Unter völliger Ausblendung der Realitäten kommt so auch Kullmanns Empfehlung zustande, man möge doch wieder mehr Kernenergie einsetzen, weil Deutschland sonst in naher Zukunft von Stromimporten abhängig werde und die "eigene Grundlastversorgung" verliere. Tatsächlich sind die zeitweilig exzessiven deutschen Exportüberschüsse beim kommerziellen und physikalischen Stromaustausch mit dem Ausland (160110) in den letzten Jahren wieder zurückgegangen. Nach der Abschaltung der drei letzten Kernkraftwerke Ende 2022 könnte daraus ein Importüberschuss werden, was bisher nur in einzelnen Monaten der Fall war. Das wäre freilich keineswegs eine nationale Katastrophe. Ein Blick in die Statistik zeigt, dass die alte Bundesrepublik bis 1990 immer ein Exportdefizit beim Stromaustausch mit den Nachbarländern hatte – obwohl gleichzeitig immer mehr Kernkraftwerke ans Netz gingen und am Ende 17 Reaktoren rund 30 Prozent des Stroms erzeugten. Dieser Importüberschuss hat aber weder das Wirtschaftswunder beeinträchtigt noch andere nachteilige Folgen gehabt.

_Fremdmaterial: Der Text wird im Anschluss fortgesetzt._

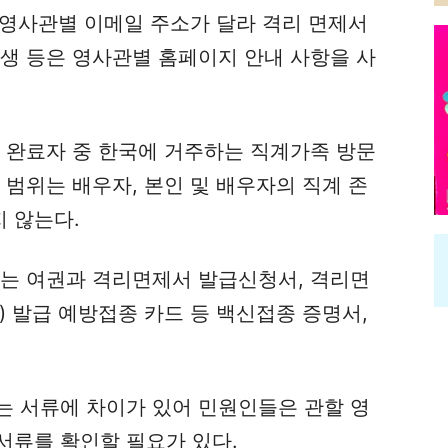
, 영사관별 이메일 주소가 달라 격리 면제서
학생 등은 영사관별 홈페이지 안내 사항을 사
종 완료자 중 한국에 거주하는 직계가족 방문
 범위는 배우자, 본인 및 배우자의 직계 존
 않는다.
류는 여권과 격리면제서 발급신청서, 격리면
) 발급 예방접종 카드 등 백신접종 증명서,
는 서류에 차이가 있어 민원인들은 관할 영
서류를 확인할 필요가 있다.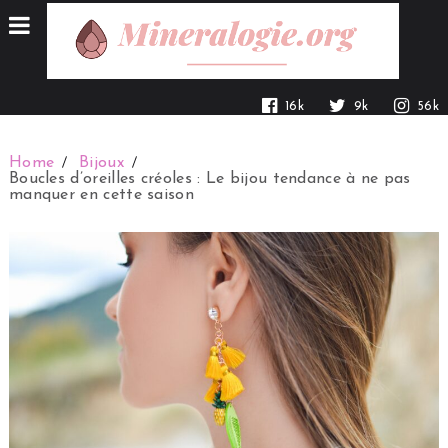
16k
9k
56k
Home
Bijoux
Boucles d’oreilles créoles : Le bijou tendance à ne pas
manquer en cette saison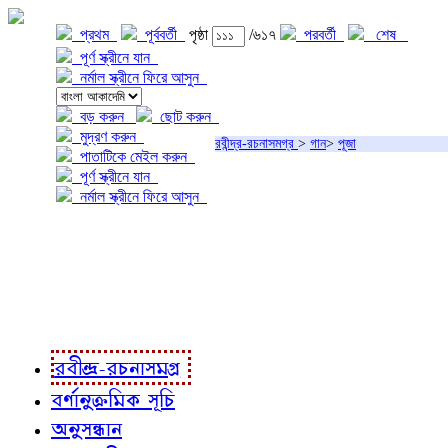
প্রথম
পূর্ববর্তী
পৃষ্ঠা
/৬১৭
পরবর্তী
শেষ
পূর্ণ স্ক্রীনে যান
নর্মাল স্ক্রীনে ফিরে আসুন
বড় করুন
ছোট করুন
মুদ্রণ করুন
রবীন্দ্র-রচনাসমগ্র
>
গান
>
পূজা
পাতাটিকে মেইল করুন
পূর্ণ স্ক্রীনে যান
নর্মাল স্ক্রীনে ফিরে আসুন
প্রকল্প সম্বন্ধে
প্রকল্প রূপায়ণে
রবীন্দ্র-রচনাবলী
রবীন্দ্র-রচনাসমগ্র
বর্ণানুক্রমিক সূচি
অনুসন্ধান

Heute sind die nationalen Strommärkte technisch und kommerziell weitaus enger verflochten. Es wirkt deshalb unfreiwillig komisch, wenn der Evonik-Chef wegen eines vorübergehend zu erwartenden Importbedarfs den Untergang der "eigenen Grundlastversorgung" an die Wand malt. Seiner düsteren Prophezeiung, dass es dann "richtig teuer" werde, fehlt ebenfalls die Grundlage. Für den seinerzeit größten Importeur unter den deutschen Verbundunternehmen, das Badenwerk, war der Strombezug aus Frankreich sogar ein gutes Geschäft.
Um sein eigenes Unternehmen braucht sich Kullmann in punkto "eigene Grundlastversorgung" übrigens keine Sorgen zu machen. Die Evonik Industries AG, die 2007 aus der Zusammenlegung der RAG-Töchter Steag, Degussa und RAG-Immobilien entstand (070907), verfügte schon immer über eigene Kraftwerke. Momentan ist sie dabei, an ihrem größten Produktionsstandort im Chemiepark Marl ein neues GuD-Kraftwerk zu errichten, das ein altes Reservegaskraftwerk ersetzt. Zuvor hatte sie schon ein Steinkohlekraftwerk durch eine GuD-Anlage ersetzt. Beide Gaskraftwerke könnten den Industriepark im Inselbetrieb auch dann mit Strom und Dampf versorgen, wenn das Netz der öffentlichen Stromversorgung in Deutschland einmal ganz ausfallen sollte – was aber wohl nicht so schnell eintreten wird, wie man aufgrund mancher Panikmache glauben könnte.